El comentario arrancó a Ian una sonrisa, la más leve que podía recibir tal nombre. Kens estaba encogida en su asiento, con el rostro ojeroso y atravesado por una mueca de dolor. Sufría claramente, pero aguantaba de todos modos, y hasta conseguía bromear. Ella sí que era dura, se dijo Ian, que se apresuró a atajar el pensamiento.
—Tenía que ayudarte. No me quedaba otra alternativa.
Kens le dio una palmada en un hombro, mientras cogía el informe y su mochila.
—Te equivocas. Uno siempre puede hacer lo que no debe. Es un puto derecho constitucional, ¿sabes?
Ella salió del coche y fue renqueando hacia la entrada de la oficina, con la mano izquierda embutida protectoramente en su cazadora de cuero. Esperó hasta que Ian dio la vuelta al Pontiac y desapareció al final de la calle. Mientras lo hacía, se quedó pensativa. Aquel hombre escondía algo, de eso estaba segura. En otro momento habría tratado de averiguarlo. Pero ahora tenía cosas más importantes de que ocuparse. Si no conseguía su objetivo en Brownton, tal vez ya nada importaría.

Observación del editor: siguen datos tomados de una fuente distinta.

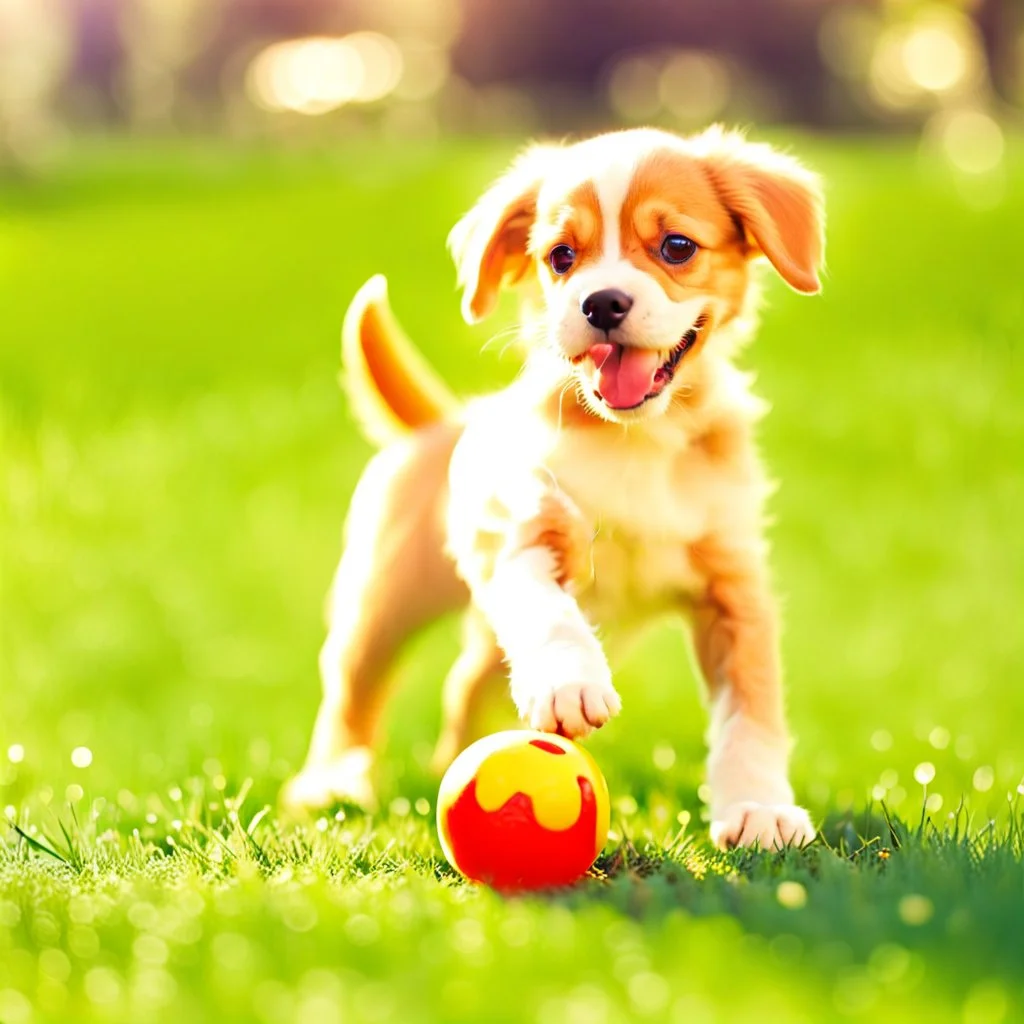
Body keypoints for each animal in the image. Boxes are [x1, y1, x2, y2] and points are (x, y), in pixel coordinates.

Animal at [284, 125, 827, 847]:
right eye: (561, 256)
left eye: (677, 247)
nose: (602, 303)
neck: (635, 440)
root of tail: (444, 420)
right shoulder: (522, 534)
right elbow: (547, 615)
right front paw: (569, 684)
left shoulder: (735, 590)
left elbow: (752, 710)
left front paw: (757, 808)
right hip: (383, 600)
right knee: (352, 692)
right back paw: (332, 782)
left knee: (465, 687)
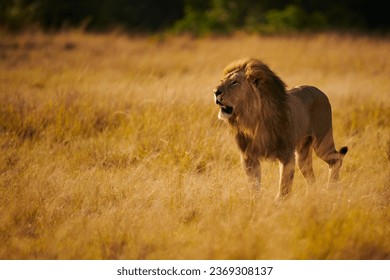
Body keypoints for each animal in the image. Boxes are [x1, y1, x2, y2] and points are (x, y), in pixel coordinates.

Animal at [213, 57, 348, 199]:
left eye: (234, 83)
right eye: (222, 81)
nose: (215, 92)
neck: (253, 120)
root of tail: (319, 90)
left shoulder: (287, 154)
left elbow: (284, 185)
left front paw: (279, 202)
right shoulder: (248, 157)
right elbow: (254, 185)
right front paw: (255, 200)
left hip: (322, 144)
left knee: (337, 158)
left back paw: (331, 187)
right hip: (303, 154)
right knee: (311, 175)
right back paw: (312, 194)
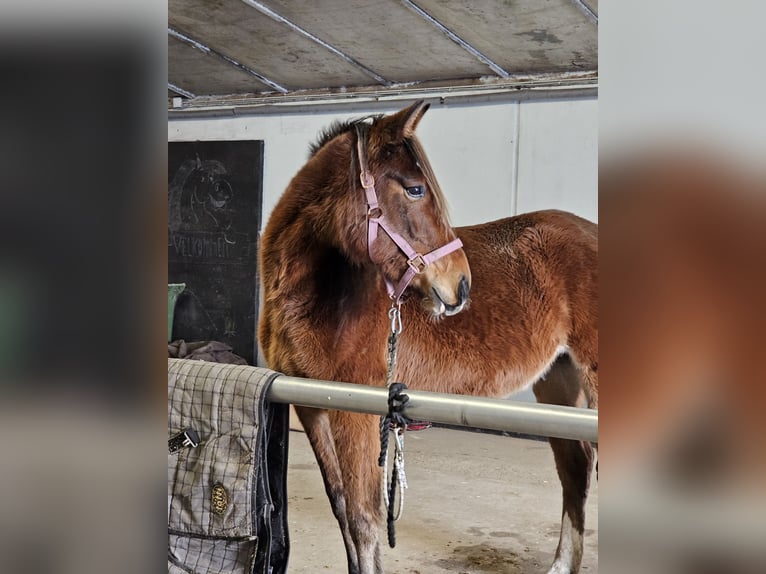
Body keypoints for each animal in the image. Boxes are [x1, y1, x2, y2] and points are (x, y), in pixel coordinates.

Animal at [260, 101, 600, 572]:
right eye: (415, 189)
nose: (461, 285)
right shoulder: (311, 406)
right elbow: (343, 508)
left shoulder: (356, 410)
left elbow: (364, 519)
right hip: (558, 380)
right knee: (575, 466)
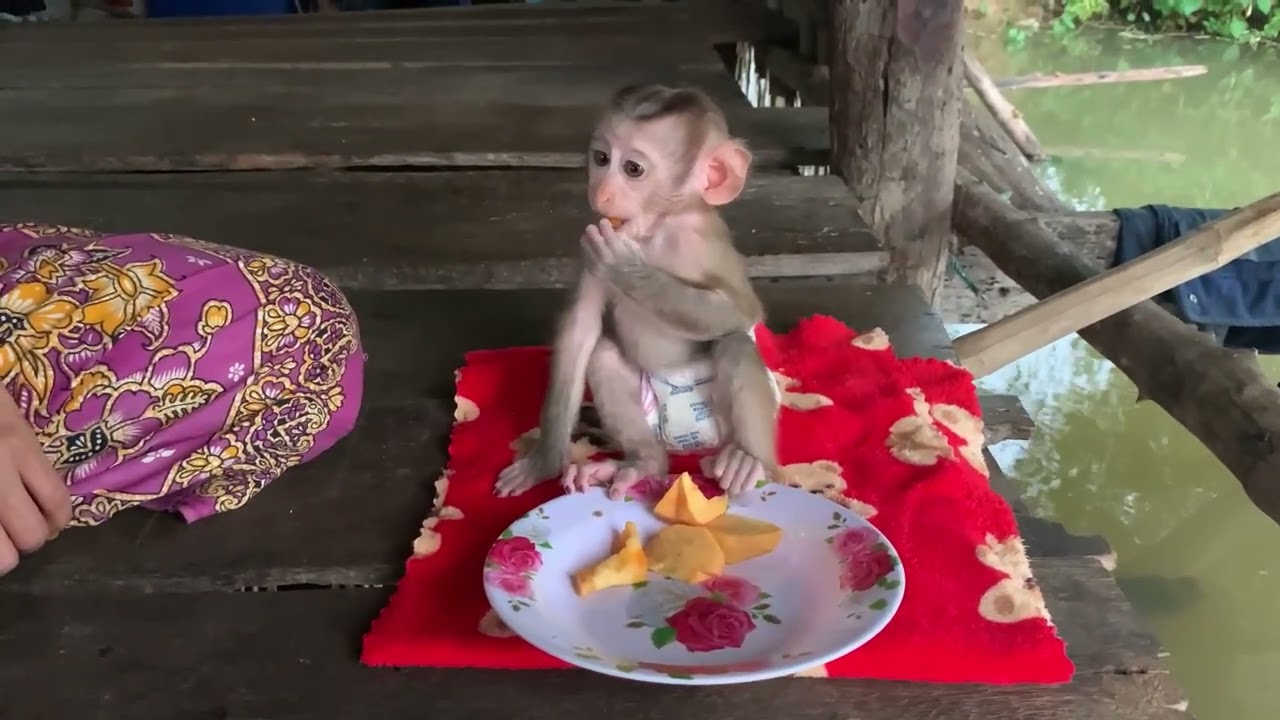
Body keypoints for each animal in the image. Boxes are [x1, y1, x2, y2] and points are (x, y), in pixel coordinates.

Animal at [494, 83, 780, 502]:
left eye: (633, 169)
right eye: (601, 159)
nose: (601, 192)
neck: (656, 228)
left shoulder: (701, 242)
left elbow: (741, 312)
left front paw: (628, 269)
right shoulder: (591, 241)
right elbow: (581, 331)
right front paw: (543, 462)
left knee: (735, 345)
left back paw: (750, 461)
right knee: (603, 357)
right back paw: (642, 463)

Antes de entrar en la oficina del sheriff, sacó del bolsillo el teléfono satélite y llamó a Lakesis.
—¿Lenger? Estoy en Brownton.
—Me alegro de que hayas llegado sin contratiempos.
—Es una forma de decirlo… Dile a mi padre que ponga en mi cuenta el Jeep Cherokee que me enviaste a Burlington. Está estampado contra un árbol, a tres cuartos de hora de Brownton.
—¿Has tenido un accidente? ¿Te ha pasado algo?
—Para el carro, Lenger. Las respuestas son sí y sí. Me salí de la carretera. Tengo una mano tan destrozada como mi PDA.
Lenger hizo un ruido extraño con la garganta, para luego decir, medio atragantado:
—¿Una mano destrozada? ¿Te ha visto ya un médico?
—Aún no. Espero encontrar uno en este pueblucho.
—Tiene que haberlo. Vermont sigue perteneciendo a Estados Unidos, ¿verdad?
—Empiezo a tener mis dudas de que Brownton esté siquiera en el planeta Tierra. Esto podría ser la Luna, con toda esta jodida nieve que no deja de caer… Pero basta de charla. Dile a mi padre que estoy aquí. Si hay alguna novedad, infórmame de inmediato.
—Bien, Kens. Lo mismo te digo. Suerte.
La suerte nunca llega cuando se necesita. Kens lo sabía bien. Por eso había que oponer la voluntad al destino y vencerlo. Para eso estaba ella en Brownton, helándose bajo la nieve y el viento. Ahora empezaba su verdadera misión. Apretó los labios, olvidó todo lo ocurrido hasta el momento y abrió con vehemencia la puerta de la oficina del sheriff.